The chemistry between Maggie and Rust is very interesting. Maggie sees Rust as who Marty could potentially be. His polar opposite. They both have the same job but Rust is a greater man than Marty by any given estimation. Maggie accuses Marty of becoming stupider over time. “You were so much smarter when we first dated.” She admires that Rust is able to control himself in a way that Marty has never even considered. She likes that Rust knows who he is.
Rust is aware of this, and chooses to mog Marty in front Maggie very directly several different ways. He even shows up at his house while he isn’t home and mows his lawn in a wifebeater while Maggie makes him tea. Marty is stupid, but not that stupid. He knows what Rust is doing and calls him out on it, but ultimately does nothing about it.
After Maggie finds out that Marty was cheating on him, she shows up to a bar alone in a sexy red dress in an attempt to seduce another man into fucking her. One man approaches her but she isn’t into it. She gets enough drinks in her to finally go for who she really wants: Rust. She shows up at Rust’s apartment crying while holding a bottle of wine. Rust knows what’s going on and tries his best to avoid her advances, despite her physically throwing herself at him.
Rust eventually gives in as Maggie grabs his face and kisses him. In addition to the built up sexual tension between them, Maggie is cute as fuck and has a tight body; very difficult to resist. He bends her over his kitchen counter and alphawidows her. Maggie brags about this to Marty by saying she “hasn’t been fucked like that in years.”
Immediately after cumming in her, Rust realizes the size of what he just did and calls out Maggie for using him to get back at Marty, despite Maggie truly wanting to fuck Rust. He screams at her to get the fuck out of his apartment.
Rust despises Marty because of his lack of honesty. Rust would respect Marty more if Marty admitted his weaknesses or even attempted to understand his nature. Marty is not honest with himself or anyone else. Marty rationalizes his behavior by saying things like “everyone needs balance”, “boundaries are good”, and says “you know what I’m talking about, right?” when talking to other men who have been through a divorce. Marty does not own his behavior or is even mildly curious about his true nature. He ends up alone. A sad, single man who eats pre-cooked dinners while watching TV.
Rust is much more content with how is life turned out, despite also being alone. He works at a local bar and drinks on his day off.

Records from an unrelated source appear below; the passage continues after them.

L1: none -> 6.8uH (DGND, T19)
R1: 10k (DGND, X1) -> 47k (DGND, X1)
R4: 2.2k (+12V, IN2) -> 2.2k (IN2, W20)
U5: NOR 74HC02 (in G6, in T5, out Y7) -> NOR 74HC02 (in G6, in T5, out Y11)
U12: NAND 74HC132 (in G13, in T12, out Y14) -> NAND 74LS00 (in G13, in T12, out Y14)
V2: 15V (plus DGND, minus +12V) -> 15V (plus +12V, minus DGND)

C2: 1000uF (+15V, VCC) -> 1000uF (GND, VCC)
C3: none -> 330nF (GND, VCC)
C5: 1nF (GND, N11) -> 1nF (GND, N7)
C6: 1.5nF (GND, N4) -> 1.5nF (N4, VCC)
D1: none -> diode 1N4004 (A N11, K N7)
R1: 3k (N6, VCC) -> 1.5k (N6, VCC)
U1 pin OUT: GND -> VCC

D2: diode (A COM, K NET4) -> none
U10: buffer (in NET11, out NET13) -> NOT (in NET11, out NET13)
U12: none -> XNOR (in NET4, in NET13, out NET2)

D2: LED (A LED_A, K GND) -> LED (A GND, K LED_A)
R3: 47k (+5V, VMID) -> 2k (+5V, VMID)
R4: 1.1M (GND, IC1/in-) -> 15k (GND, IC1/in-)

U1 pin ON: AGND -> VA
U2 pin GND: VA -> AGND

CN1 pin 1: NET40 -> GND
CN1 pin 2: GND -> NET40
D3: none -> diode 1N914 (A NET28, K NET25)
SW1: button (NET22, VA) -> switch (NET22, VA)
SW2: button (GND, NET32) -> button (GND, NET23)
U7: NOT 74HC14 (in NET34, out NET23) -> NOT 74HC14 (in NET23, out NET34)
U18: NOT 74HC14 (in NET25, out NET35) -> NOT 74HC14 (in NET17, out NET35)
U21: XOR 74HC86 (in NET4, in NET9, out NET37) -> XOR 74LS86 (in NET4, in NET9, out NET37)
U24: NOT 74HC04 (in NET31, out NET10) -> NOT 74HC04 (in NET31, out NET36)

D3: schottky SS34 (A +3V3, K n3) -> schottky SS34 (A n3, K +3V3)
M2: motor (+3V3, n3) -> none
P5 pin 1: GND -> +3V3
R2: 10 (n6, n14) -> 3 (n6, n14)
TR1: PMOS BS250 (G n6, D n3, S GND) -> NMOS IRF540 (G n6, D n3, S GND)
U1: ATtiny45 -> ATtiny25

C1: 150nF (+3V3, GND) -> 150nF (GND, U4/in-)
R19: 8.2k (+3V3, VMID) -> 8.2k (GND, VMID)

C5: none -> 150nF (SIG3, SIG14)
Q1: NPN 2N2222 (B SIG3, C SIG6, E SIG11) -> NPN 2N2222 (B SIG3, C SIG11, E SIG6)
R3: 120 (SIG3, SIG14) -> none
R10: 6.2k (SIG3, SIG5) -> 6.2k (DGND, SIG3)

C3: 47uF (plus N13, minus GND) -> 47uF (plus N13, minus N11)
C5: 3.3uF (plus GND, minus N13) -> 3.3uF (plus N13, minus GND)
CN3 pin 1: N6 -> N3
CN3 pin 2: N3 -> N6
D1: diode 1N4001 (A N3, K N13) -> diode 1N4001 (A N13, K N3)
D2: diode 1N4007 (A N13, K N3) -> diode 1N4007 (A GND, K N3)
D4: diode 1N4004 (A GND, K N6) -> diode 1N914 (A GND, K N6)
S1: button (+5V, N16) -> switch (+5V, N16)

He describes this as being inevitable.
Yet Rust aggressively continued his work on his own even after being fired and eventually catches the pedophile ring he was after for decades. Rust knows what he wants, knows what he likes and has a mission in life. Rust knows who he is. Marty tried to convince Rust to “have a normal one” several times throughout the season. Rust’s response? “Given how long its taken for me to reconcile my nature, I can't figure I'd forgo it on your account, Marty.” Rust knows he is bad. “The world needs bad men. We keep the other bad men from the door.”
Rust and Marty represent the potential outcomes of who men can become, relative to how honest they are with themselves. Rust arguably is higher IQ than Marty; Rust is also a physically superior specimen. There is likely a strong biological factor at play, but you don’t need to be high IQ to be honest with yourself. Rust is ruthlessly honest with himself and even more importantly, curious about who he is and has tested himself to his limits. Only at this point can you “become who you are.” This is something that Marty, and frankly most men, are not willing to find out, as the answer could be very scary.